Only from CO2. Positive feedbacks can increase the warming, negative feedbacks can decrease it. While increasing water vapor is a definite positive feedback, clouds could be strongly positive, weakly positive, neutral, weakly negative, or strongly negative -- and that's a critical area of research right now.
http://www.clearlight.com/~mhieb/WVFossils/greenhouse_data.html
An excellent discussion of greenhouse gasses.
Summary page:
Anthropogenic (man-made) CO2 contributions cause only about 0.117% of Earth's greenhouse effect, (factoring in water vapor). This is insignificant!
Adding up all anthropogenic greenhouse sources, the total human contribution to the greenhouse effect is around 0.28% (factoring in water vapor).
Sulfur dioxide (provided it enters the stratosphere in significant quantities) COOLS the global temperature.
Of the 186 billion tons of CO2 that enter earth's atmosphere each year from all sources, only 6 billion tons are from human activity.
The quantities on the left are the anthropogenic contributions. Add up the natural contributions into the atmosphere and out of the atmosphere and see what you get.
The answer indicates why atmospheric CO2 concentrations are increasing.
I assume you are just kidding here
NO I am not
Predicting "global warming" or "the greenhouse effect" (or whatever) isn't like predicting weather anyway.
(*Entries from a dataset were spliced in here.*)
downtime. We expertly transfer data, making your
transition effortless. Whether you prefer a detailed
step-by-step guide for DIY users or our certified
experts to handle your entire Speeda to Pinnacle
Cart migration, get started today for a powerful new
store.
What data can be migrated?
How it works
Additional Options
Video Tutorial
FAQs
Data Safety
It's like pointing that summers are hotter than winters on the average.
Tell me what the average temperature is going to be 10 million years from now or a million years?
The time period is to long? how about 10000 years from now or 1000 years?
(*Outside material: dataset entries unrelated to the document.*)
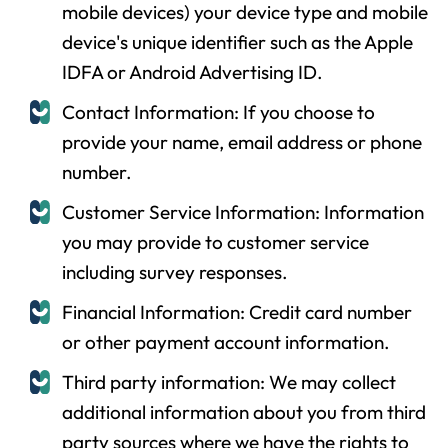
mobile devices) your device type and mobile
device's unique identifier such as the Apple
IDFA or Android Advertising ID.
Contact Information: If you choose to
provide your name, email address or phone
number.
Customer Service Information: Information
you may provide to customer service
including survey responses.
Financial Information: Credit card number
or other payment account information.
Third party information: We may collect
additional information about you from third
party sources where we have the rights to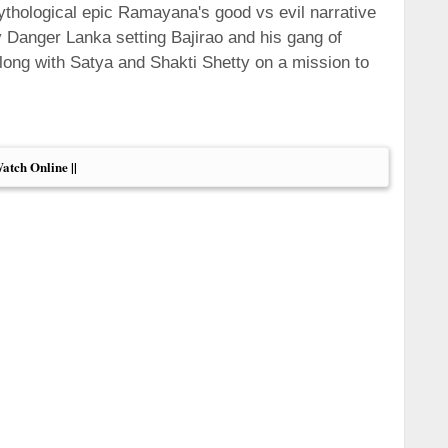
hological epic Ramayana's good vs evil narrative
 Danger Lanka setting Bajirao and his gang of
ng with Satya and Shakti Shetty on a mission to
Watch Online ||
you cant predict the weather.
BTW- notice the CO2 was over 12x higher then the CO2 we have today and the temperature was cold 550 million years ago?
You just don't listening.
oopos 450 million years not 550 million.
MonroeDNA had asserted a steady-state global temp for the past eight years.
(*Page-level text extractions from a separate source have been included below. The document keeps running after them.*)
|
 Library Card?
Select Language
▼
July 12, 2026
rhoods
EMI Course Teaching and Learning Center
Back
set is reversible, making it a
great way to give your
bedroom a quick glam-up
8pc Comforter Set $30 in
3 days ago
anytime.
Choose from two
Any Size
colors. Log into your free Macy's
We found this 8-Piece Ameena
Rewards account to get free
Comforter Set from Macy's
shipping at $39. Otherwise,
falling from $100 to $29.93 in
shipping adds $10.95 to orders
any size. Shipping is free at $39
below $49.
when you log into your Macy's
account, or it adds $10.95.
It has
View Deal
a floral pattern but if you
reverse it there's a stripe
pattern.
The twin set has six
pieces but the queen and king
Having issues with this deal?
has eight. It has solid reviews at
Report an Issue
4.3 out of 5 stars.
http://www.freerepublic.com/focus/f-news/1638148/posts?page=38#38
I figured perhaps that might be possible under some specific measurement scheme, though I'd have to see what that scheme entailed.
From what I can see, though, global temps ARE rising and the only remaining debate is about causes.
This is what I'm trying to say too. The resources required to adapt to change are no more significant, from what I can see, than the resources required to try and prevent the change. Especially one that, according to this very article, is NOT PREVENTABLE.
This is what bothers me, and what cogitator never responded to when I brought it up the first time: According to this article, "even if we reduce our carbon dioxide emissions by 70 percent by 2050, average global temperatures will increase between two and nine degrees by 2100."
Okay, we aren't going to be able to cut carbon dioxide emissions by 70%. We'd have to stop every mammal on Earth from farting. Good luck with that. So what's the point? Change is coming. Learning to adapt seems more practical than trying to hold back the tide with a broom.